EnCana Corp.’s East Coast chief said Monday the company remains committed to the Deep Panuke natural gas project offshore Nova Scotia, but it still has not determined the best way to bring the gas ashore. Deep Panuke’s recoverable reserves are pegged at 632 Bcf.
The National Energy Board and the Canada-Nova Scotia Offshore Petroleum Board launched two weeks of hearings Monday on the proposed C$700 million (US$593 million) project. The hearings mark the second time EnCana has sought approval to develop the field; it called a time-out four years ago to reconsider costs and reserves estimates (see Daily GPI, Feb. 18, 2003). Deep Panuke is located 155 miles southeast of Halifax in water more than three-and-a-half kilometers (two miles) below the sea floor.
“Since calling a time-out on Deep Panuke development in February 2003, EnCana has invested considerable energies in rethinking and redesigning the project,” said EnCana Vice-President Dave Kopperson. He testified Monday. Kopperson said Deep Panuke will bring jobs, business and other opportunities to Nova Scotia. However, he said EnCana has to maintain control over how the gas is shipped ashore to ensure it keeps its costs down.
Kopperson said EnCana is considering whether to build a new C$200 million underwater line from the Deep Panuke to Goldsboro, NS, or use a subsea pipe to tie into the existing Sable Offshore Energy Project’s (SOEP) export pipe, which also goes to Goldsboro. Once the Panuke reservoir is depleted, EnCana also wants to have the right to abandon the export pipeline, in-field flowlines and umbilicals as part of the decommissioning program. Kopperson estimated the reservoir could be depleted 13 years after first production.

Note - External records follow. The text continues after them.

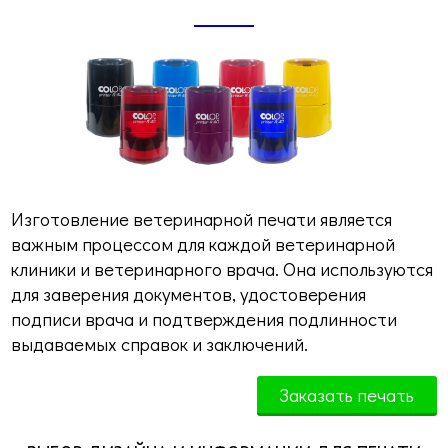
Изготовление ветеринарной печати является
важным процессом для каждой ветеринарной
клиники и ветеринарного врача. Она используются
для заверения документов, удостоверения
подписи врача и подтверждения подлинности
выдаваемых справок и заключений.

“As EnCana has not yet determined a preferred option, it is EnCana’s view that your approval of Deep Panuke must allow for both pipeline options, leaving the final decision on the option selected to EnCana,” Kopperson told regulators. EnCana has already spent C$340 million on developing Deep Panuke, Kopperson noted. Future costs will hinge on whether it can decide which pipeline method is most economic and whether it can abandon it when the work is completed.
Approval of the Deep Panuke project could bring back some momentum to Nova Scotia’s offshore industry, said Paul McEachern. He is managing director of the Offshore/Onshore Technologies Association of Nova Scotia.
“It’s going to reinvigorate a supply and services community that has had to look elsewhere in the world in order to survive,” McEachern said Monday. He noted that many of the group’s members have had to find work elsewhere because of the steady slowdown in Nova Scotia’s energy industry after EnCana put the Panuke project on hold in 2003.
Since 2004, 32 exploration licenses have expired in Nova Scotia. Of the 23 active licenses remaining, 13 are set to expire this year. The SOEP, which is the only offshore project now operating in the province, is expected to run out of gas within the next five years.
Before EnCana moves forward, the Deep Panuke has to receive regulatory approval and receive a nod by the company’s board of directors. With approval, the project could ramp up in 2010, according to EnCana.